**QUELLTEXT**
============================================================
Seltene Gründe für eine Nervenbiopsie sind der Verdacht auf eine Neuropathien bei Sarkoidose, Amyloidose oder, wenn auch in Europa selten, bei Lepra. Speichererkrankungen lassen sich meistens durch Enzym-Aktivitätsbestimmungen in Leukozyten nachweisen, in unklaren Fällen ist die Biopsie hilfreich.

Auswahl der Biopsiestelle und Durchführung

Ein biopsierter Nerv sollte immer klinisch und elektrophysiologisch betroffen sein. In der Regel wird der Nervus suralis (ein sensibler Nerv) hinter dem Fuß-Außenknöchel entnommen. Ist dieser Nerv vom Krankheitsprozess ausgespart, wird nach ausführlicher elektrophysiologischer und klinischer Untersuchung ein anderer Nerv ausgewählt.

Biopsien werden in unserem Institut während eines kurzen stationären Aufenhaltes von der Abteilung für Handchirurgie und Plastische Chirurgie (Leitung Prof. Dr. Giunta, LMU München) durchgeführt. Der Eingriff erfolgt in lokaler Anästhesie. Wundheilungsstörungen sind selten, zusätzliche Sensibilitätsstörungen im Versorgungsgebiet des entnommenen Nerven können auftreten.
============================================================
**DATENAUSZUG**
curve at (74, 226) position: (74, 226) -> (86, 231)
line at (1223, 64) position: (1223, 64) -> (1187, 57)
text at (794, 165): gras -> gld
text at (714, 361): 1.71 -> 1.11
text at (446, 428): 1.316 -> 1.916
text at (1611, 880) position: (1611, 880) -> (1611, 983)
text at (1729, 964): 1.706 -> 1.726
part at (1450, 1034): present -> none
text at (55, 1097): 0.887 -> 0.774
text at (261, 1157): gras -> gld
============================================================
**AUFGABEN**
a – Übersetzen Sie diesen Satz aus dem Text über die Nervenbiopsie ins Englische: „Der Eingriff erfolgt in lokaler Anästhesie.“
b – Setzen Sie den Text über die Nervenbiopsie nach seinem letzten Satz fort.

**IHRE ANTWORTEN**
a – The procedure is performed under local anesthesia.

b –
Anzustreben ist immer eine Nervenentnahme im gesamten Querschnitt, was die Aussagekraft gegenüber einer Faszikolotomie (Teilentnahme des Nerven) deutlich erhöht und zu keiner vermehrten Neurombildung führt. Viele Krankheitsprozesse laufen im peripheren Nerven fokal und/oder segmental ab und werden daher durch eine Teilentnahme des Nerven nicht entdeckt.

Hat der Patient einer Nervenbiopsie zugestimmt, sollte ein nicht zu kleines Nervenstück entnommen werden, um eine komplette optimale Aufarbeitung zu gewährleisten inklusive eines Einzelfaser-Teasing (Einzelfaser-Zupfen; s. unten).

Es besteht die Möglichkeit, auswärts durchgeführte Nervenbiopsien an uns zu schicken (siehe Einsendung für Nervenhistologie). Vor Durchführung/Versenden der Biopsie bitten wir um Kontaktaufnahme mit unserem Labor.

Untersuchungen am Nervengewebe

Der entnommene Nerv wird wie folgt aufgeteilt:

  • Kryokonservierung (tiefgefroren) für zytochemische Färbungen
  • Paraffin-Einbettung für histologische (H&E, Kongorot) und immunhistochemische Färbungen
  • Kunststof-Einbettung (EPON) für den Semidünn-Schnitt und in ausgewählten Fällen für elektronenmikroskopische Untersuchungen

Bis auf die Elektronenmikroskopie werden alle Analysen im Friedrich-Baur-Institut durchgeführt.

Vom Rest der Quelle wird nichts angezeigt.